Childs-Disney Jessica L, Tran Tuan, Vummidi Balayeshwanth R, Velagapudi Sai Pradeep, Haniff Hafeez S, Matsumoto Yasumasa, Crynen Gogce, Southern Mark R, Biswas Avik, Wang Zi-Fu, Tellinghuisen Timothy L, Disney Matthew D
Department of Chemistry, The Scripps Research Institute, Jupiter, FL 33458, USA.
Mitsubishi Tanabe Pharma Corporation, 3-2-10, Dosho-machi, Chuo-ku, Osaka 541-8505, Japan.
Chem. 2018 Oct 11;4(10):2384-2404. doi: 10.1016/j.chempr.2018.08.003. Epub 2018 Sep 13.

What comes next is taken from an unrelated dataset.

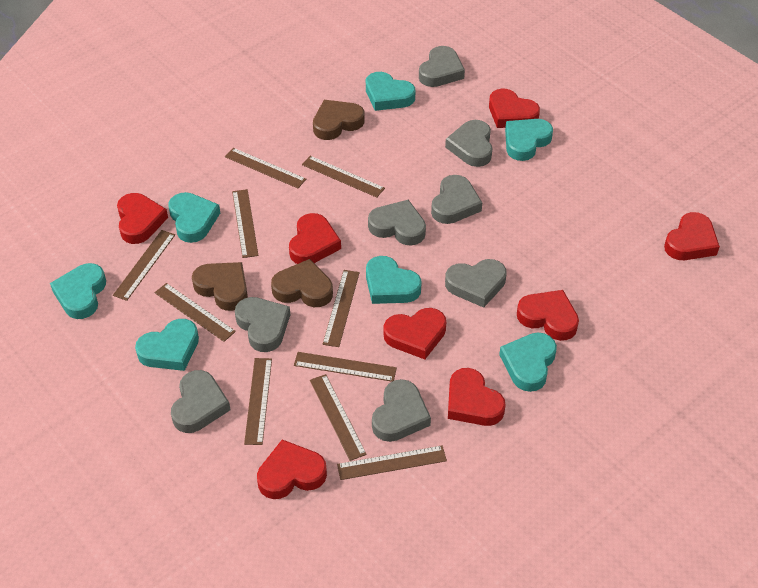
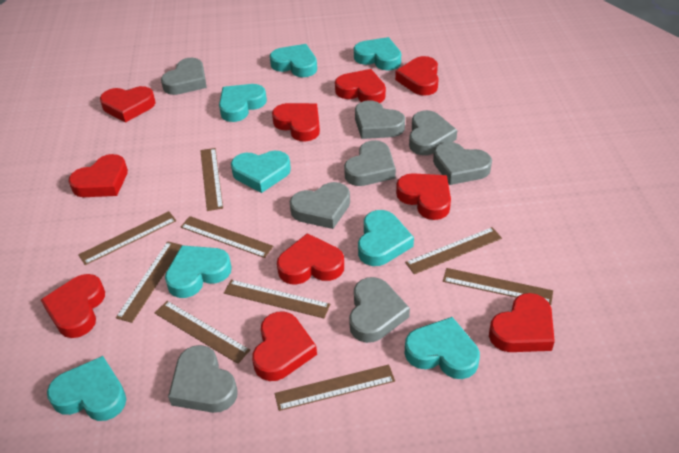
brown heart: 3 -> 0
brown ruler: 10 -> 9
red heart: 8 -> 10
turquoise heart: 7 -> 8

Many RNAs cause disease; however, RNA is rarely exploited as a small-molecule drug target. Our programmatic focus is to define privileged RNA motif small-molecule interactions to enable the rational design of compounds that modulate RNA biology starting from only sequence. We completed a massive, library-versus-library screen that probed over 50 million binding events between RNA motifs and small molecules. The resulting data provide a rich encyclopedia of small-molecule RNA recognition patterns, defining chemotypes and RNA motifs that confer selective, avid binding. The resulting interaction maps were mined against the entire viral genome of hepatitis C virus (HCV). A small molecule was identified that avidly bound RNA motifs present in the HCV 30 UTR and inhibited viral replication while having no effect on host cells. Collectively, this study represents the first whole-genome pattern recognition between small molecules and RNA folds.
许多RNA会引发疾病;然而,RNA很少被用作小分子药物靶点。我们的项目重点是定义有优势的RNA基序与小分子的相互作用,以便从仅有的序列出发合理设计调节RNA生物学的化合物。我们完成了一项大规模的文库对文库筛选,探测了RNA基序与小分子之间超过5000万个结合事件。所得数据提供了一个丰富的小分子RNA识别模式百科全书,定义了赋予选择性、高亲和力结合的化学类型和RNA基序。针对丙型肝炎病毒(HCV)的整个病毒基因组挖掘所得的相互作用图谱。鉴定出一种小分子,它能高亲和力地结合HCV 3′UTR中存在的RNA基序并抑制病毒复制,同时对宿主细胞没有影响。总体而言,这项研究代表了小分子与RNA折叠之间的首次全基因组模式识别。